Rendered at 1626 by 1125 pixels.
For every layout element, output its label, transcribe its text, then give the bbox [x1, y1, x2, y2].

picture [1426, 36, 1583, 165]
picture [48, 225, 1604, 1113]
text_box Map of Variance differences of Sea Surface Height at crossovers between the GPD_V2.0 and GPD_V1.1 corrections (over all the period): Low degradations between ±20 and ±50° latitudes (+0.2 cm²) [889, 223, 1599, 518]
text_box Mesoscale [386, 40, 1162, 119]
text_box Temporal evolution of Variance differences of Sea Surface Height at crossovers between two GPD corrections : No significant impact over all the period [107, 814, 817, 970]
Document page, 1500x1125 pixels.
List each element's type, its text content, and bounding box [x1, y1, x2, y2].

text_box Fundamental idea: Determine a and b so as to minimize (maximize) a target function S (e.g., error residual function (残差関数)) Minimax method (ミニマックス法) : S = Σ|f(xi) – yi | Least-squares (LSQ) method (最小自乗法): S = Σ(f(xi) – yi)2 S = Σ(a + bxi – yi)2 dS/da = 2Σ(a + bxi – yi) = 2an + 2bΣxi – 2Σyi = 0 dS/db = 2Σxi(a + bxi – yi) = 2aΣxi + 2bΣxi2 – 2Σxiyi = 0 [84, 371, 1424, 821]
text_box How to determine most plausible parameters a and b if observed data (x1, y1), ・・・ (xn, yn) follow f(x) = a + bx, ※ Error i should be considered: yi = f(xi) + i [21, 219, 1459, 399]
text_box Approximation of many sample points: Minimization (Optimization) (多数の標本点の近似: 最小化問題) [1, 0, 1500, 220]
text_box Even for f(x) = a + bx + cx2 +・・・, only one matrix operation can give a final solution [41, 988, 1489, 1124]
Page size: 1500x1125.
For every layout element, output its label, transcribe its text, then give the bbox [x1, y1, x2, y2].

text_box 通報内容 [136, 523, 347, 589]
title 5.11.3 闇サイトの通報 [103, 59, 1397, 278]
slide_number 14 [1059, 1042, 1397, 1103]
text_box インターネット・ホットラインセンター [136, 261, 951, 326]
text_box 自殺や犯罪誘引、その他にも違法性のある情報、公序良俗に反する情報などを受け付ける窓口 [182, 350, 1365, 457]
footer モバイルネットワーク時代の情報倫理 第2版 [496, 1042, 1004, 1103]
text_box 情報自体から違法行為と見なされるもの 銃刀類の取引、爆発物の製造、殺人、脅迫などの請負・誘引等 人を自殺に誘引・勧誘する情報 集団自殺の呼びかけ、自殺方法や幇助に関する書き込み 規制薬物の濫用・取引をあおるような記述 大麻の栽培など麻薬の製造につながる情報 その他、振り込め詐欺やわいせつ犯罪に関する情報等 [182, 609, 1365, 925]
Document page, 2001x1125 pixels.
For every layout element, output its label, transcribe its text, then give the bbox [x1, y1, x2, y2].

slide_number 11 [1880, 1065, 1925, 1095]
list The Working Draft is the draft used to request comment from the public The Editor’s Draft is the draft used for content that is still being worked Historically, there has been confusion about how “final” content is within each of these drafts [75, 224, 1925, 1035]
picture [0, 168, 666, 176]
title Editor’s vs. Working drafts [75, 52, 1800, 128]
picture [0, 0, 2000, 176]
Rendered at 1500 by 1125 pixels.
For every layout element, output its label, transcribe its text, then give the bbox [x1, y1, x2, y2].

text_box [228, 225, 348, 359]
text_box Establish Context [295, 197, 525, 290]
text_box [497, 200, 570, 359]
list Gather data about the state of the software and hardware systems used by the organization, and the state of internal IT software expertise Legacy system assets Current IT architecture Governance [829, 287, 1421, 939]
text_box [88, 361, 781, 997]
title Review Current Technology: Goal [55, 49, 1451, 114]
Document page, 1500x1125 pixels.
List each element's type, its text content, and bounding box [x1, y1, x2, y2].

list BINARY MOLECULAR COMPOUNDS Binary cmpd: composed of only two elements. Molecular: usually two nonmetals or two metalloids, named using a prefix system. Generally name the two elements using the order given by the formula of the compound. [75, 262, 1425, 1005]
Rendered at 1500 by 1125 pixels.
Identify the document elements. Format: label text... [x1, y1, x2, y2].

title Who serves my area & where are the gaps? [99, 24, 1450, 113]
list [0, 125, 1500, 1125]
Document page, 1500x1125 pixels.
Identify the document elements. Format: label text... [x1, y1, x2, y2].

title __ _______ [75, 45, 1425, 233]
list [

---*---

**Exercise**. Restate the records above verbatim, omitting no line.

**Result of the exercise**.
Rendered at 1626 by 1125 pixels.
For every layout element, output its label, transcribe its text, then give the bbox [x1, y1, x2, y2].

picture [1426, 36, 1583, 165]
picture [48, 225, 1604, 1113]
text_box Map of Variance differences of Sea Surface Height at crossovers between the GPD_V2.0 and GPD_V1.1 corrections (over all the period): Low degradations between ±20 and ±50° latitudes (+0.2 cm²) [889, 223, 1599, 518]
text_box Mesoscale [386, 40, 1162, 119]
text_box Temporal evolution of Variance differences of Sea Surface Height at crossovers between two GPD corrections : No significant impact over all the period [107, 814, 817, 970]
Document page, 1500x1125 pixels.
List each element's type, its text content, and bounding box [x1, y1, x2, y2].

text_box Fundamental idea: Determine a and b so as to minimize (maximize) a target function S (e.g., error residual function (残差関数)) Minimax method (ミニマックス法) : S = Σ|f(xi) – yi | Least-squares (LSQ) method (最小自乗法): S = Σ(f(xi) – yi)2 S = Σ(a + bxi – yi)2 dS/da = 2Σ(a + bxi – yi) = 2an + 2bΣxi – 2Σyi = 0 dS/db = 2Σxi(a + bxi – yi) = 2aΣxi + 2bΣxi2 – 2Σxiyi = 0 [84, 371, 1424, 821]
text_box How to determine most plausible parameters a and b if observed data (x1, y1), ・・・ (xn, yn) follow f(x) = a + bx, ※ Error i should be considered: yi = f(xi) + i [21, 219, 1459, 399]
text_box Approximation of many sample points: Minimization (Optimization) (多数の標本点の近似: 最小化問題) [1, 0, 1500, 220]
text_box Even for f(x) = a + bx + cx2 +・・・, only one matrix operation can give a final solution [41, 988, 1489, 1124]
Page size: 1500x1125.
For every layout element, output its label, transcribe its text, then give the bbox [x1, y1, x2, y2].

text_box 通報内容 [136, 523, 347, 589]
title 5.11.3 闇サイトの通報 [103, 59, 1397, 278]
slide_number 14 [1059, 1042, 1397, 1103]
text_box インターネット・ホットラインセンター [136, 261, 951, 326]
text_box 自殺や犯罪誘引、その他にも違法性のある情報、公序良俗に反する情報などを受け付ける窓口 [182, 350, 1365, 457]
footer モバイルネットワーク時代の情報倫理 第2版 [496, 1042, 1004, 1103]
text_box 情報自体から違法行為と見なされるもの 銃刀類の取引、爆発物の製造、殺人、脅迫などの請負・誘引等 人を自殺に誘引・勧誘する情報 集団自殺の呼びかけ、自殺方法や幇助に関する書き込み 規制薬物の濫用・取引をあおるような記述 大麻の栽培など麻薬の製造につながる情報 その他、振り込め詐欺やわいせつ犯罪に関する情報等 [182, 609, 1365, 925]
Document page, 2001x1125 pixels.
For every layout element, output its label, transcribe its text, then give the bbox [x1, y1, x2, y2].

slide_number 11 [1880, 1065, 1925, 1095]
list The Working Draft is the draft used to request comment from the public The Editor’s Draft is the draft used for content that is still being worked Historically, there has been confusion about how “final” content is within each of these drafts [75, 224, 1925, 1035]
picture [0, 168, 666, 176]
title Editor’s vs. Working drafts [75, 52, 1800, 128]
picture [0, 0, 2000, 176]
Rendered at 1500 by 1125 pixels.
For every layout element, output its label, transcribe its text, then give the bbox [x1, y1, x2, y2].

text_box [228, 225, 348, 359]
text_box Establish Context [295, 197, 525, 290]
text_box [497, 200, 570, 359]
list Gather data about the state of the software and hardware systems used by the organization, and the state of internal IT software expertise Legacy system assets Current IT architecture Governance [829, 287, 1421, 939]
text_box [88, 361, 781, 997]
title Review Current Technology: Goal [55, 49, 1451, 114]
Document page, 1500x1125 pixels.
List each element's type, its text content, and bounding box [x1, y1, x2, y2].

list BINARY MOLECULAR COMPOUNDS Binary cmpd: composed of only two elements. Molecular: usually two nonmetals or two metalloids, named using a prefix system. Generally name the two elements using the order given by the formula of the compound. [75, 262, 1425, 1005]
Rendered at 1500 by 1125 pixels.
Identify the document elements. Format: label text... [x1, y1, x2, y2].

title Who serves my area & where are the gaps? [99, 24, 1450, 113]
list [0, 125, 1500, 1125]
Document page, 1500x1125 pixels.
Identify the document elements. Format: label text... [x1, y1, x2, y2].

title __ _______ [75, 45, 1425, 233]
list [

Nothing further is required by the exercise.